Goal
The list-building tool (T348332) depends on two sets of article embeddings (alongside the morelike Search functionality) for generating article recommendations. Currently both of these article embeddings are static and only updated if the research scientist manually re-runs them and adds them to the tool. Automating this process so it is far easier to make monthly updates should be sufficient for most purposes. Note: this task is most similar to T348823 but separate from questions around the actual nearest-neighbor lookup approach, which is covered by T348822.
Why
The list-building tool is being prototyped for organizers to assist in building article worklists and as potentially a way to also find relevant editors to a given campaign. If the embedding indexes are not updated, the tool will be limited to recommending articles that are e.g., at least 6 months old (or whenever its last snapshot was uploaded). This will particularly impact its utility in supporting organizers working on emergent topics / current events.
Engineering required
The updates can be broken down into five stages, for which there are very similar needs for both the reader model and link-based model. Ideally all five stages would be automated, though in practice the final stage of moving them to Cloud VPS is a major challenge given the size of the embeddings and may have to continue to be manual until the tool is moved to an internal server where it's easier to move large files.
Stage 1: Collecting the data
For each model, we need to run a job that gathers the necessary features from Hive tables:
- Reader model:
- Data generation code: this code runs through a week of reader data, builds sessions of pages that were read together, and outputs these sessions to flat files.
- Link-based model:
- Data generation code: same as T351118, a simple job extracts all the pagelinks for Wikipedia articles and maps them to their respective QIDs.
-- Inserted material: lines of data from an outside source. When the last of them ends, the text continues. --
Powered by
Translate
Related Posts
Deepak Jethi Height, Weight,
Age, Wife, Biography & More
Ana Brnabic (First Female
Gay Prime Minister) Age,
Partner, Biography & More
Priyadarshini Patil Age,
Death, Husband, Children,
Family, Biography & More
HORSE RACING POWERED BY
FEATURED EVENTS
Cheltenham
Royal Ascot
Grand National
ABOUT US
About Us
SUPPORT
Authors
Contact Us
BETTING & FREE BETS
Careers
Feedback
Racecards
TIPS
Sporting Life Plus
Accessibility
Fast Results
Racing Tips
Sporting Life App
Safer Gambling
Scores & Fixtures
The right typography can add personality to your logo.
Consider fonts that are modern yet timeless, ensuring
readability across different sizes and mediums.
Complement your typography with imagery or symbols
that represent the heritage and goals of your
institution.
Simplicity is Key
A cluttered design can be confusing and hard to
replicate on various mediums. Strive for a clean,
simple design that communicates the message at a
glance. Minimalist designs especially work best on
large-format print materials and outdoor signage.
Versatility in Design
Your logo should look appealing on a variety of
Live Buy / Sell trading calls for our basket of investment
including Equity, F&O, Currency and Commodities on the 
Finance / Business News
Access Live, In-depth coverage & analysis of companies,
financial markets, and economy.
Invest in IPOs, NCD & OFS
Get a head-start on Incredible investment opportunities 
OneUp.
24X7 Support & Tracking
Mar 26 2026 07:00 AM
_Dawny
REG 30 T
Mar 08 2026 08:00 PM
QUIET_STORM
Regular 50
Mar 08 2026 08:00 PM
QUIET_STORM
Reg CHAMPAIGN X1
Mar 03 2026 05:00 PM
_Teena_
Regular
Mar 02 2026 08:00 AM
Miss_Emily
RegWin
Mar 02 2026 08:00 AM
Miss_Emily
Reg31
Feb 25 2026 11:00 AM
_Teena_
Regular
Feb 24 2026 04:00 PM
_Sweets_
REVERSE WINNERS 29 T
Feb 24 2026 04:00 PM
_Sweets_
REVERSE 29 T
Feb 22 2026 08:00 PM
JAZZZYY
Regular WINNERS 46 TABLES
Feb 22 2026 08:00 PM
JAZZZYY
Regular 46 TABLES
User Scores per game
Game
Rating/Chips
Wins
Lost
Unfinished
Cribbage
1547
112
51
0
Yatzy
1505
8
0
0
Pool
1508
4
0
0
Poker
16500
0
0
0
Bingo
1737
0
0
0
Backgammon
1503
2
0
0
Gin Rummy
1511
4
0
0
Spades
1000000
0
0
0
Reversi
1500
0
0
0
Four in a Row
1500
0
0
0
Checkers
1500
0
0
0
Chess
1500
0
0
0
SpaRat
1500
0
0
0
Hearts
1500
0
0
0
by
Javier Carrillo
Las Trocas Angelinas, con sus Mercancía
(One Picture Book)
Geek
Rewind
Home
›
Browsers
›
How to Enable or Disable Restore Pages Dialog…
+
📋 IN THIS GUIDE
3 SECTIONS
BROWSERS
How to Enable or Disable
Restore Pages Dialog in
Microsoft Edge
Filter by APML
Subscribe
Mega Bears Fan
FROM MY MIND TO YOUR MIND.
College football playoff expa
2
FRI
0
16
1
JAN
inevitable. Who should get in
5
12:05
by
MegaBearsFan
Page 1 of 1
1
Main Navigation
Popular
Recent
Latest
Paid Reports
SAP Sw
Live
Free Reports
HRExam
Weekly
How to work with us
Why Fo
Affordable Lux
This produces flat files of articles and their respective links.
Stage 2: Train a model for producing the embeddings
- Reader model:
- Model training code: this code takes the output sessions from stage 1 and trains a fastText unsupervised model on them, which learns embeddings for each article that depends on what other articles it's commonly near in the reading sessions.
- Link-based model:
- In practice, I don't retrain the link-based model that often and we should just use the one currently hosted on LiftWing. If we did retrain, however, then there's code for getting the groundtruth labels, converting the link data from Stage 1 into fastText format and splitting it into train/val/test splits and then actually training the model.
Stage 3: Generating the embeddings
- Reader model:
- This is trivial -- once the model is trained, the embeddings can just be extracted via get_word_vector for each of the articles (words). Currently, the fastText itself is actually shipped to CloudVPS as it supports nearest-neighbor lookups natively but long-term we'll want to incorporate the reader embeddings into the same vector search framework that the link-based model uses.
- Link-based model:
- Code: In this case, the articles we want embeddings for are actually documents (and not the words), so we still need to run every article in the data from Stage 1 back through the trained model and output its respective document vector.
Stage 4: Building a nearest-neighbor index
- Reader model:
- Again, the current API just uses the fastText model for this but a long-term solution would depend on the same approach as used by the link-based model.
- Link-based model:
- Code (but scroll down to Build Annoy index header): once the embeddings have been created, it's relatively simple to build the nearest-neighbor index though it can take a while and in my experience can be done effectively on the stat boxes but not a Cloud VPS instance. The index is a much larger file than the embeddings. Currently the embeddings are about 1.8GB while the index is 20GB.
Stage 5: Move the index to the Cloud VPS instance
For both models, the files are large enough that this essentially must be done by scp-ing the files locally from the relevant stat machine and then from your local machine up to the Cloud VPS instance. See T341582 for another example of web publication not supporting large file downloads. Given that this is a still a prototype and this issue will eventually be solved with actual productization, I'm less concerned about automating this final step (though it certainly would be nice).